:: Task to complete ::
Please state, from the passage on cytokine gene polymorphisms in H pylori infection, what method was used to determine mucosal cytokine mRNA copy numbers.

:: Source passage ::
Recent studies linked cytokine gene polymorphisms to H pylori related gastric cancer development. The current study evaluated the role of cytokine gene polymorphisms for mucosal cytokine expression, the gastric inflammatory response, and bacterial colonisation during H pylori infection.
In 207 H pylori infected patients with chronic gastritis, polymorphisms at different loci of the interleukin (IL)-10, IL-1B, IL-1 receptor antagonist (IL-1RN), tumour necrosis factor (TNF)-A, and interferon (IFN)-G genes were genotyped by polymerase chain reaction (PCR), restriction fragment length polymorphism (RFLP) analysis, and allelic discriminating TaqMan PCR. Mucosal cytokine mRNA copy numbers were determined by real time quantitative PCR. Presence of bacterial virulence factors was investigated by cagA, vacAs1/2, and babA2 PCR. Biopsies were assessed with regard to the degrees of granulocytic/lymphocytic infiltration and the presence of intestinal metaplasia (IM) and atrophic gastritis (AG).

:: Provided material ::
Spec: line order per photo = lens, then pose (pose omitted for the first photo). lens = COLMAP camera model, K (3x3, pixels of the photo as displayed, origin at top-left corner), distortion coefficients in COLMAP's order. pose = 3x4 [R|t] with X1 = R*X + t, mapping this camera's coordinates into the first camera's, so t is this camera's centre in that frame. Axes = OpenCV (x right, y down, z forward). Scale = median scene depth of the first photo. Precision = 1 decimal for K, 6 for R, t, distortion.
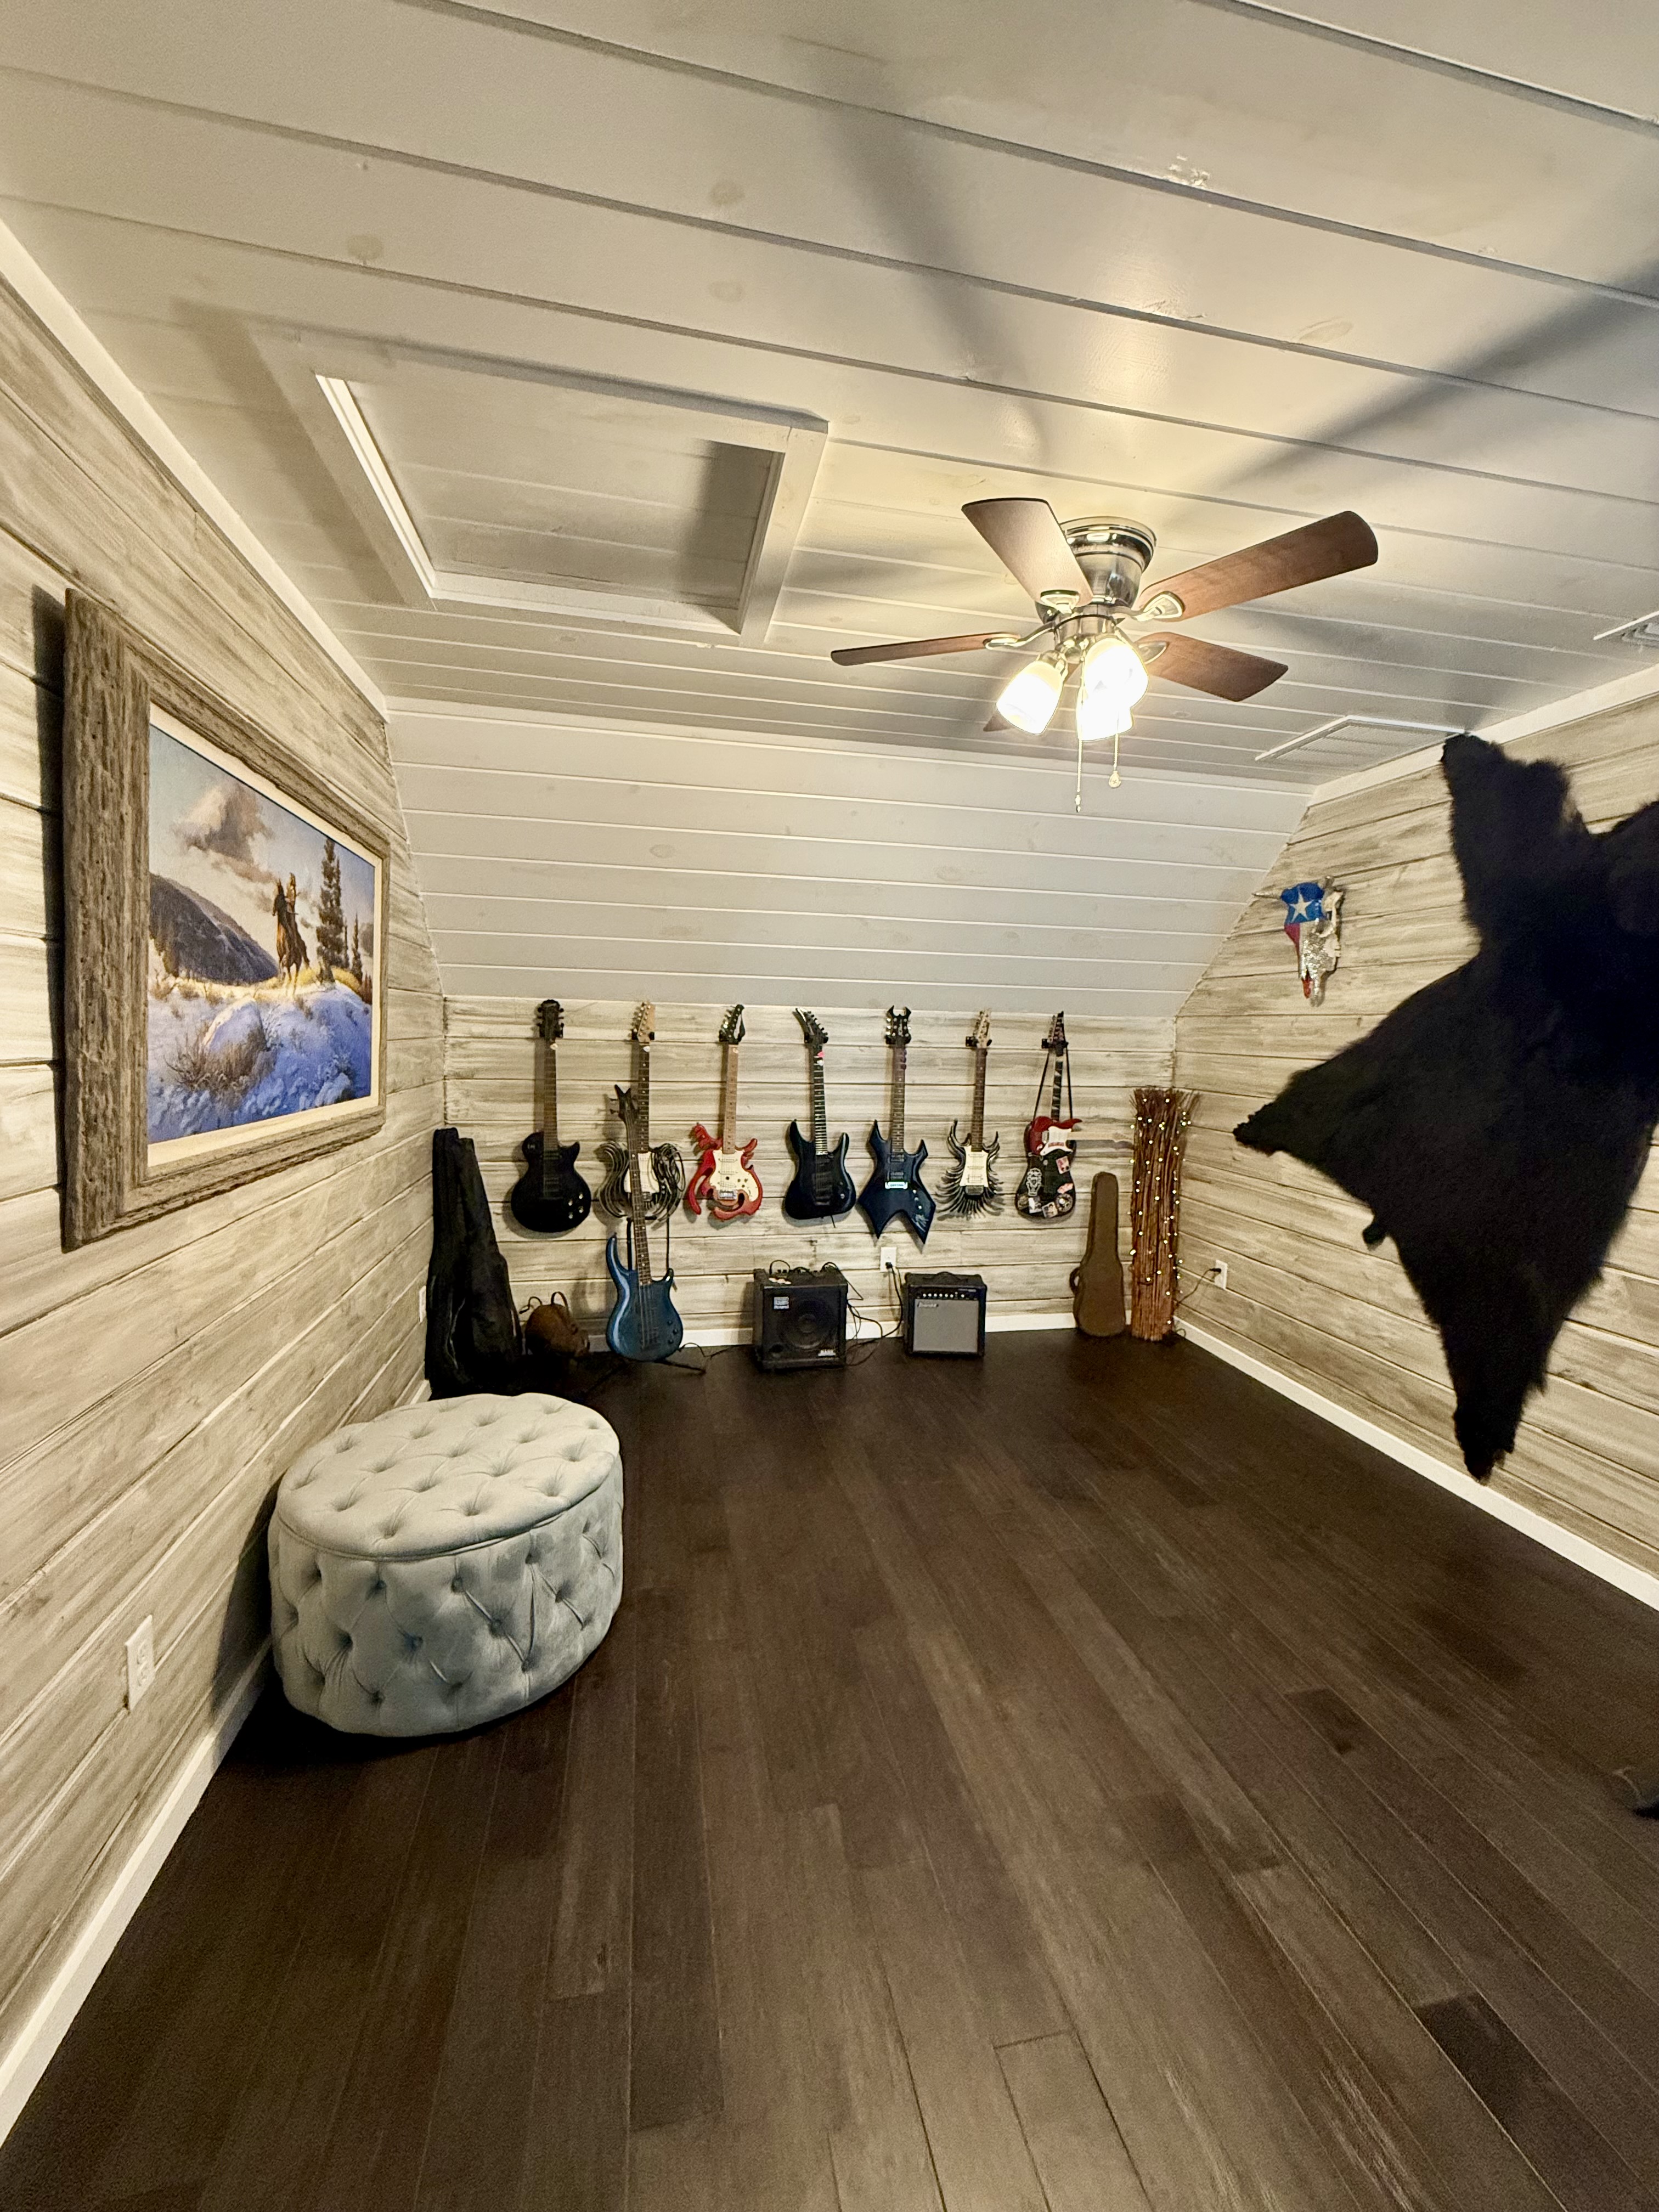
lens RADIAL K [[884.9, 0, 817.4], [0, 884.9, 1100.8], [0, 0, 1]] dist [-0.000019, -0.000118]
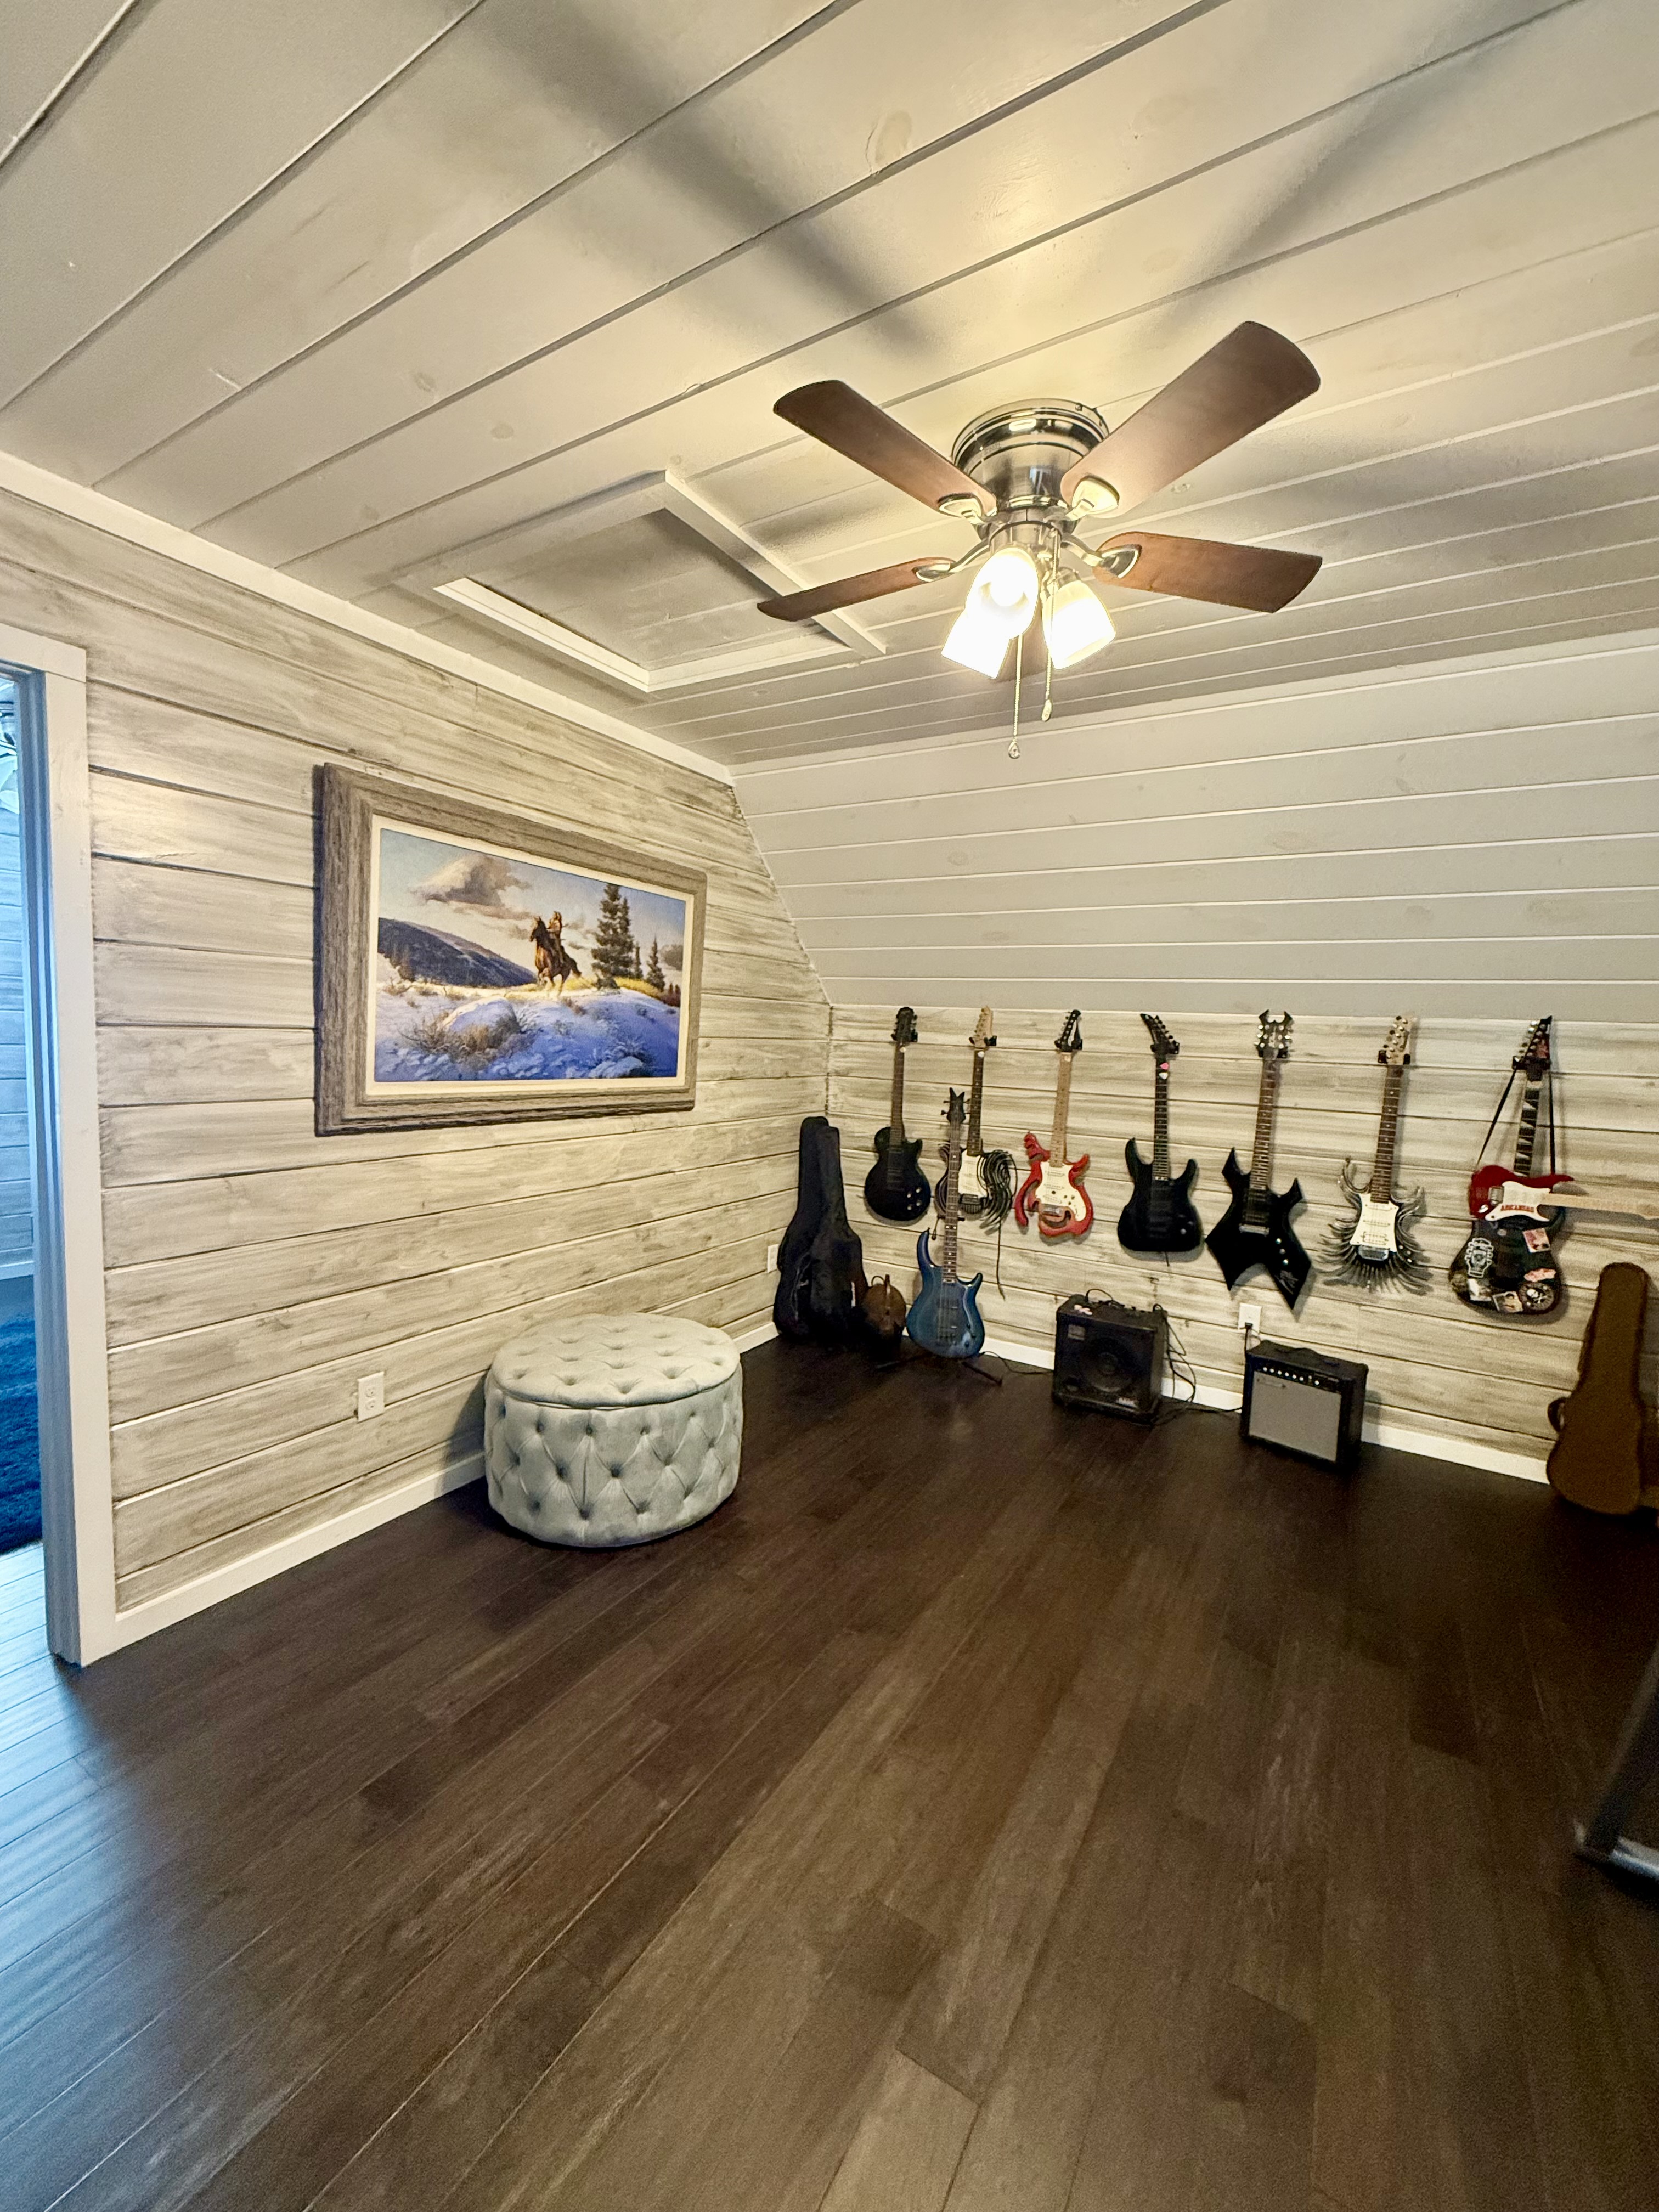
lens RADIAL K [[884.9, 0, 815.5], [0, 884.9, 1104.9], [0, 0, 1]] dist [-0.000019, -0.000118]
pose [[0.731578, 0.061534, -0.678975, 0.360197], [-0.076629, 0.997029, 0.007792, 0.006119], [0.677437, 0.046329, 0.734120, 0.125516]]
* * *
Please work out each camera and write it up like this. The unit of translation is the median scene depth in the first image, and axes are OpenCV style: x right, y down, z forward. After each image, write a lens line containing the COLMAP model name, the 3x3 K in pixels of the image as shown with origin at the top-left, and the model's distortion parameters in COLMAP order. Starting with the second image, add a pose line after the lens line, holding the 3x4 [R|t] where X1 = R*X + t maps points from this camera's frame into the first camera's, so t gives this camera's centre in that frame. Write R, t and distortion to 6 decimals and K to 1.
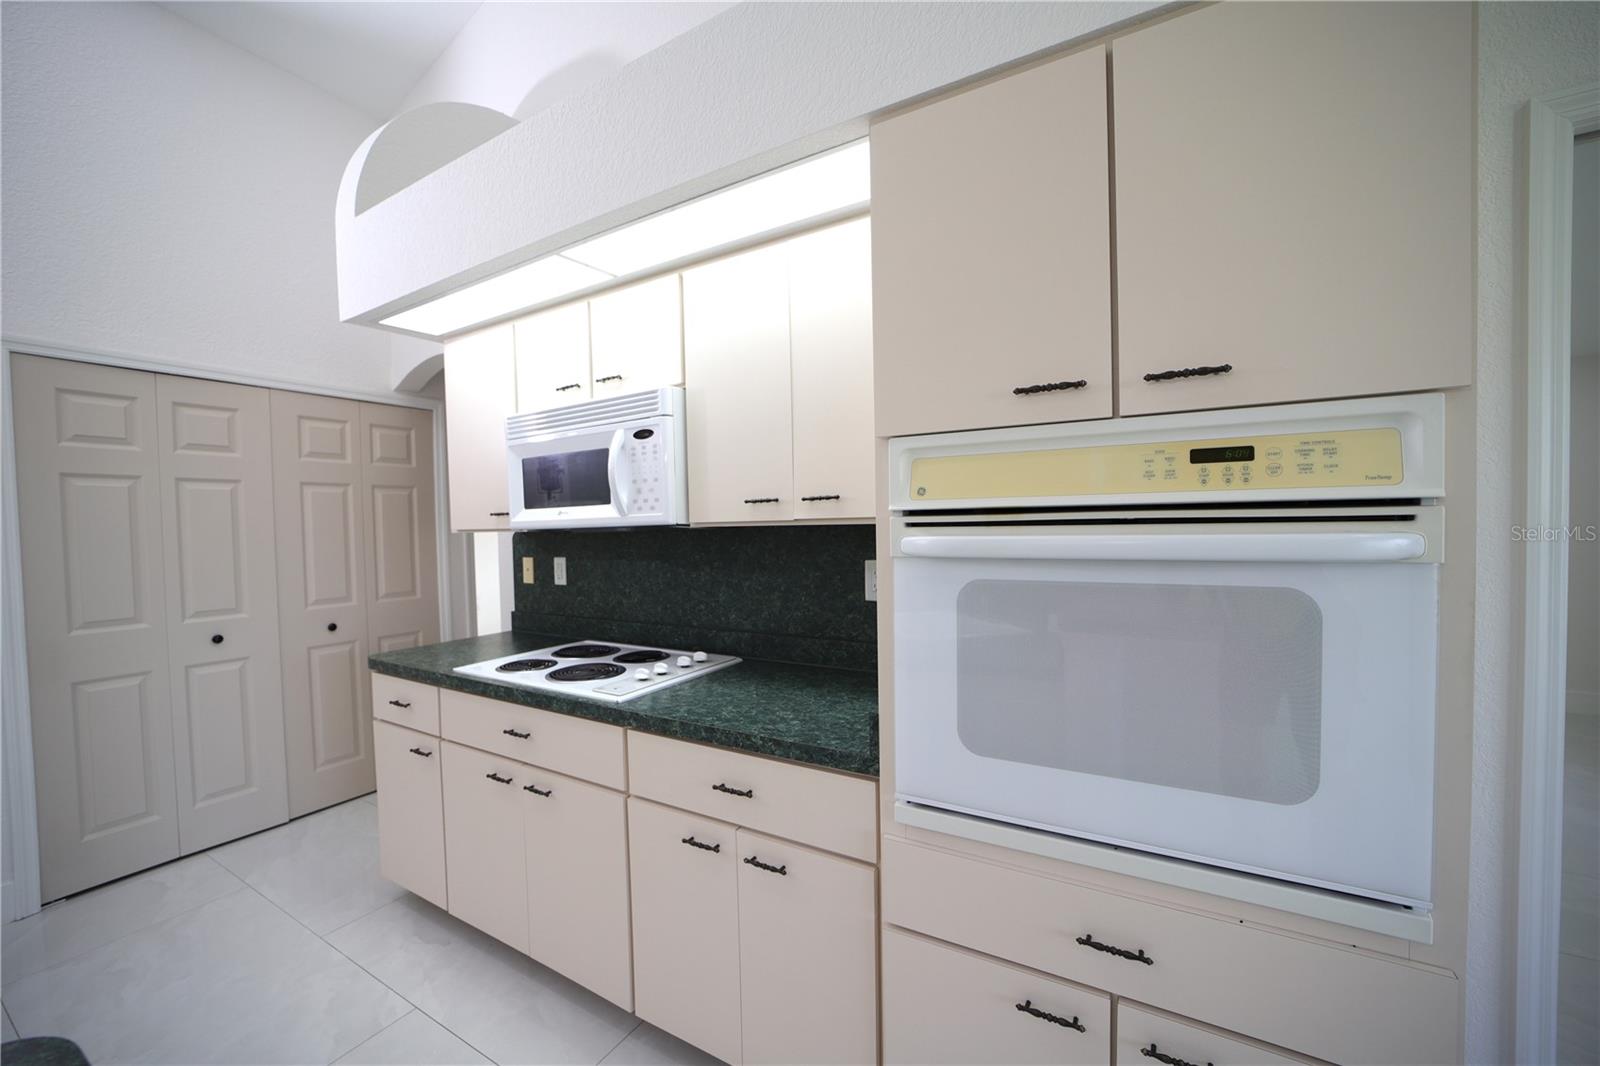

:: Exercise result ::
Real time quantitative PCR.